| WORK TASK |
The data below should be repeated exactly and in full.

[Start of Attachment]

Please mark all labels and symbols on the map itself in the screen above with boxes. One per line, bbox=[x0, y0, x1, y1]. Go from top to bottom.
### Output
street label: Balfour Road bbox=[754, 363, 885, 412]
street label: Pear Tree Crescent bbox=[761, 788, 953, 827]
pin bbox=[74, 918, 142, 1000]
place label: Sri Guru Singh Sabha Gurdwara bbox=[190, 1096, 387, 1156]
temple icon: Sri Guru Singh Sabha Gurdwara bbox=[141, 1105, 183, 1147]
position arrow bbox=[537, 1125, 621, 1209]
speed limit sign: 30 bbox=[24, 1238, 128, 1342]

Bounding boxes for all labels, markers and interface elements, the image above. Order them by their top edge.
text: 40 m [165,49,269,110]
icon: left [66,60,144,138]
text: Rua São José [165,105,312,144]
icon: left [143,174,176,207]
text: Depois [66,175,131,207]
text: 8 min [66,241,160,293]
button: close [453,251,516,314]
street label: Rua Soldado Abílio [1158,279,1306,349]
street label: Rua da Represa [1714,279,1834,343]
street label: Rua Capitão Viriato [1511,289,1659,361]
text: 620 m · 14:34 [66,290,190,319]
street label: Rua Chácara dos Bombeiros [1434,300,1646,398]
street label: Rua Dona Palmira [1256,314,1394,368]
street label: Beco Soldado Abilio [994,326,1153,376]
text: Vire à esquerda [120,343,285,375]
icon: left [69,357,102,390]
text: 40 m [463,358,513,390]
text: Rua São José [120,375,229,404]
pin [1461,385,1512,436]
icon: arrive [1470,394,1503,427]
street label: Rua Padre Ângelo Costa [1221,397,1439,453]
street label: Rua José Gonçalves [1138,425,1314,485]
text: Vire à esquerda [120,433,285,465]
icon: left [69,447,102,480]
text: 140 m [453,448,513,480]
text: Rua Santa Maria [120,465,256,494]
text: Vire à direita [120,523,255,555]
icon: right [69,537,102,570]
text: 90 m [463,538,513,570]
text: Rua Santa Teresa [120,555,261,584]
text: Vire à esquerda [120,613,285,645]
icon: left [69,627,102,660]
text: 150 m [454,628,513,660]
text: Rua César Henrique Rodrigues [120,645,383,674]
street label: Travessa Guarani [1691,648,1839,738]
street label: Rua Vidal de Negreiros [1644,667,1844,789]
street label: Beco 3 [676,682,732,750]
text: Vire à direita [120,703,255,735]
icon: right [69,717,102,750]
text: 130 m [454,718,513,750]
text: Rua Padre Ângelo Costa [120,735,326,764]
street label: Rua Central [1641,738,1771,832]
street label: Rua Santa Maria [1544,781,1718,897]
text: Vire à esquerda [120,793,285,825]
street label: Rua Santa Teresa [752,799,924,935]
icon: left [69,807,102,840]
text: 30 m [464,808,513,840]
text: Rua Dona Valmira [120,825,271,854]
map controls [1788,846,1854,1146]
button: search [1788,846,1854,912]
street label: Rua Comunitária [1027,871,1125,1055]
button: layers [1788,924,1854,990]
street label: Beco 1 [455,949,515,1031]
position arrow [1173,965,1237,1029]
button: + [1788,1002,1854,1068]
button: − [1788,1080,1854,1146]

[End of Attachment]

| SOLUTION TO THIS EXERCISE |
Please mark all labels and symbols on the map itself in the screen above with boxes. One per line, bbox=[x0, y0, x1, y1]. Go from top to bottom.
### Output
street label: Balfour Road bbox=[754, 363, 885, 412]
street label: Pear Tree Crescent bbox=[761, 788, 953, 827]
pin bbox=[74, 918, 142, 1000]
place label: Sri Guru Singh Sabha Gurdwara bbox=[190, 1096, 387, 1156]
temple icon: Sri Guru Singh Sabha Gurdwara bbox=[141, 1105, 183, 1147]
position arrow bbox=[537, 1125, 621, 1209]
speed limit sign: 30 bbox=[24, 1238, 128, 1342]

Bounding boxes for all labels, markers and interface elements, the image above. Order them by their top edge.
text: 40 m [165,49,269,110]
icon: left [66,60,144,138]
text: Rua São José [165,105,312,144]
icon: left [143,174,176,207]
text: Depois [66,175,131,207]
text: 8 min [66,241,160,293]
button: close [453,251,516,314]
street label: Rua Soldado Abílio [1158,279,1306,349]
street label: Rua da Represa [1714,279,1834,343]
street label: Rua Capitão Viriato [1511,289,1659,361]
text: 620 m · 14:34 [66,290,190,319]
street label: Rua Chácara dos Bombeiros [1434,300,1646,398]
street label: Rua Dona Palmira [1256,314,1394,368]
street label: Beco Soldado Abilio [994,326,1153,376]
text: Vire à esquerda [120,343,285,375]
icon: left [69,357,102,390]
text: 40 m [463,358,513,390]
text: Rua São José [120,375,229,404]
pin [1461,385,1512,436]
icon: arrive [1470,394,1503,427]
street label: Rua Padre Ângelo Costa [1221,397,1439,453]
street label: Rua José Gonçalves [1138,425,1314,485]
text: Vire à esquerda [120,433,285,465]
icon: left [69,447,102,480]
text: 140 m [453,448,513,480]
text: Rua Santa Maria [120,465,256,494]
text: Vire à direita [120,523,255,555]
icon: right [69,537,102,570]
text: 90 m [463,538,513,570]
text: Rua Santa Teresa [120,555,261,584]
text: Vire à esquerda [120,613,285,645]
icon: left [69,627,102,660]
text: 150 m [454,628,513,660]
text: Rua César Henrique Rodrigues [120,645,383,674]
street label: Travessa Guarani [1691,648,1839,738]
street label: Rua Vidal de Negreiros [1644,667,1844,789]
street label: Beco 3 [676,682,732,750]
text: Vire à direita [120,703,255,735]
icon: right [69,717,102,750]
text: 130 m [454,718,513,750]
text: Rua Padre Ângelo Costa [120,735,326,764]
street label: Rua Central [1641,738,1771,832]
street label: Rua Santa Maria [1544,781,1718,897]
text: Vire à esquerda [120,793,285,825]
street label: Rua Santa Teresa [752,799,924,935]
icon: left [69,807,102,840]
text: 30 m [464,808,513,840]
text: Rua Dona Valmira [120,825,271,854]
map controls [1788,846,1854,1146]
button: search [1788,846,1854,912]
street label: Rua Comunitária [1027,871,1125,1055]
button: layers [1788,924,1854,990]
street label: Beco 1 [455,949,515,1031]
position arrow [1173,965,1237,1029]
button: + [1788,1002,1854,1068]
button: − [1788,1080,1854,1146]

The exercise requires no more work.